Task statement:
Answer these questions from the pore pressure excerpt:
1. How many static pressure data were obtained, and from how many wells?
2. What range is given for the modeled variogram in the 90° azimuth direction?
3. Which two models were composed to obtain the supersecondary variable?

Keywords

1 Introduction

The evaluation of pore pressure in an area of exploratory interest is important for optimizing the well design, such as correctly programming the casings, shoe setting, and appropriate well completion, to not waste resources and preserve safety all involved.

In these predictions, the oil industry applies the Eaton’s Method [1], an empirical and deterministic method that infers the formation overpressure from compressional wave velocity, resistivity logs or even drilling parameters.

This modeling is interpretative since the modeler should propose a normal compaction trend, needed to detect overpressure zones. In many cases, the dataset needed to confirm the models is unavailable. Besides that, there is no way to quantify the variance or uncertainty of a model easily.

In order to reduce part of this interpretative aspect, and to be able to use more available data and give a statistical weight to the models, it was proposed to estimate the pore pressure in a portion of the eastern margin of the Brazilian coast via Sequential Gaussian Cosimulation [2, 3] with Intrinsic Colocated Cokriging [4].

2 Theoretical Foundations and Definitions

The used geostatistical modeling basically involves three steps that must be carefully evaluated to correctly calculate its probabilities. They are the variogram, the supersecondary variable [5] and the geostatistical simulation.

3 Data Presentation and Interpretation

As a region for the modeling, a recent exploratory frontier area was chosen due to its high-pressure domains and plane-parallel seismic facies.

Eight hundred eighty-three static pressure data from 24 wells were obtained, generating post-drilling models built from measured pressures, well logs and drilling reports.

To reduce the computational effort, we have delimited the modeling interval between the top of the Upper Campanian and the top of the Aptian. The histogram can be seen in Fig. 1.

Fig. 1
figure 1

Pressure data (in psi) histogram from selected wells

The experimental variograms, as shown in Fig. 2, were obtained in the 0° and 90° azimuth directions and in the vertical direction respectively and were modeled from the Table 1. These variograms seem to be non-stationary, so the maximum search radii were limited.

Fig. 2
figure 2

Experimental and modeled variograms. On the left, 0° azimuth with 35,000 m range. Centred is 90° azimuth with 50,000 m range and on the right, vertical with 900 m range

Table 1 Modelled variogram parameters

Some 3D data from petroleum systems modeling were tested, such as sedimentation rate, organic matter transformation rate and porosity. Although some of these three-dimensional models correlate well with the primary data, their low resolution negatively impacted our final model. Therefore, these data were not included.

The supersecondary variable (Fig. 3) was obtained from the composition of the most recent models of seismic velocity (v) and temperature (T) according to the equation

Fig. 3
figure 3

Sectional views of the supersecondary variable in-depth, on the left, and the x-axis, on the right

$${S}_{s}=-0.2v+0.9T$$
(1)

(Source records)

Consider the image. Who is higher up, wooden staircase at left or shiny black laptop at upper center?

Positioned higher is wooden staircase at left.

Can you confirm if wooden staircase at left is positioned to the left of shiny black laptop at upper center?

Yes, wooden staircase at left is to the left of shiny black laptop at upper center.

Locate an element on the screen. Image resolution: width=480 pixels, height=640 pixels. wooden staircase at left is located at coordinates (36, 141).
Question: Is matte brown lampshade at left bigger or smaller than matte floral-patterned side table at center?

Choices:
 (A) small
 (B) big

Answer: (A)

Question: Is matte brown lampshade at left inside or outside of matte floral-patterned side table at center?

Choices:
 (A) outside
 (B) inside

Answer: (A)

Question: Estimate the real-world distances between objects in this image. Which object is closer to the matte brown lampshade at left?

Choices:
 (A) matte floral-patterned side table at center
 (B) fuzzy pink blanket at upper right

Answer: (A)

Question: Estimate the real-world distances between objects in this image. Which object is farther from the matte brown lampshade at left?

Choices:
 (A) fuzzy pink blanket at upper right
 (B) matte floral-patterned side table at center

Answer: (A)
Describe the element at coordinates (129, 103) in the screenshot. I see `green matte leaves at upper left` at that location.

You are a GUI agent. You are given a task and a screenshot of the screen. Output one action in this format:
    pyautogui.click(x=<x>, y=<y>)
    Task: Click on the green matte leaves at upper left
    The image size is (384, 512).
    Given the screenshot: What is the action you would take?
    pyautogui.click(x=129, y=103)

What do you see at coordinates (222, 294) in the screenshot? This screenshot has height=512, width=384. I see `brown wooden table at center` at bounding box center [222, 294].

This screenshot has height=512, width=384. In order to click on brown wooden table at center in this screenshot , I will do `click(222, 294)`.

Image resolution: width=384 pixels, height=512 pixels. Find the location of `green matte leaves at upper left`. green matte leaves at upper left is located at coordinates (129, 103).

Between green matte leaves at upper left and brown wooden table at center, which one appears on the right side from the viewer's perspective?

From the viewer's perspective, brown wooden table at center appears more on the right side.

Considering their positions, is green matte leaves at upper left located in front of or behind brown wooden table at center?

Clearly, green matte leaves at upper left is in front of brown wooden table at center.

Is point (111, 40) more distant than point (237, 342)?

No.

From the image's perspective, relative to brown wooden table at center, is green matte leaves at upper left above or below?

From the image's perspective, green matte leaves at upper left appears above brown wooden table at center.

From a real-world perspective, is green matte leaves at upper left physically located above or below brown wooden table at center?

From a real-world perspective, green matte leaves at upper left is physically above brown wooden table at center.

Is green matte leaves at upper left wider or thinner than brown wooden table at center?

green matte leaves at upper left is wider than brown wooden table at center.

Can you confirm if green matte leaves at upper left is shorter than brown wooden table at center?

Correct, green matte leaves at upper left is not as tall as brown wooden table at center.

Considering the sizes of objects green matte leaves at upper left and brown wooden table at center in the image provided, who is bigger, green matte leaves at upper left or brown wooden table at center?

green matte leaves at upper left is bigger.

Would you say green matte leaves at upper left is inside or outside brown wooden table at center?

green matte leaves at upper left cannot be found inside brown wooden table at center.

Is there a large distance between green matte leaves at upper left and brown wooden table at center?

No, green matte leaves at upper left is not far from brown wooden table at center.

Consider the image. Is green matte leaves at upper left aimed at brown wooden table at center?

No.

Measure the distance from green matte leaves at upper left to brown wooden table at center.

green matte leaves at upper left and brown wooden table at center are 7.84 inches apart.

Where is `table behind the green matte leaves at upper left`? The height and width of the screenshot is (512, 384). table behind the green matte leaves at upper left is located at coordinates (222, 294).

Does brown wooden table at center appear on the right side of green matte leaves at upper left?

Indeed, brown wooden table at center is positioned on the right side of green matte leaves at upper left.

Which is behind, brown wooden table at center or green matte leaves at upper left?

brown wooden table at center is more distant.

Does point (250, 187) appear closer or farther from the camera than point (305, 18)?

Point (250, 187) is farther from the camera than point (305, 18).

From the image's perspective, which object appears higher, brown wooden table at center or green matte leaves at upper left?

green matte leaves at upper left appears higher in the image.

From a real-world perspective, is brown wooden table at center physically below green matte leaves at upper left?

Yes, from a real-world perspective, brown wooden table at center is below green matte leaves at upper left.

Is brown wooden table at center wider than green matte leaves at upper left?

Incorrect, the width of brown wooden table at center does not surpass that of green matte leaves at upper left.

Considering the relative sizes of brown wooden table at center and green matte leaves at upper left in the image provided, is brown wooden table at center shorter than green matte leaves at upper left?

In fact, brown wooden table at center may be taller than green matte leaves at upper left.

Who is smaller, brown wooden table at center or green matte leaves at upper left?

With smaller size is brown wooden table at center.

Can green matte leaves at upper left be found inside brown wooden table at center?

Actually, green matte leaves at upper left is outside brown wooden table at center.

In response:
1. Eight hundred eighty-three static pressure data from 24 wells.
2. 50,000 m.
3. Seismic velocity and temperature.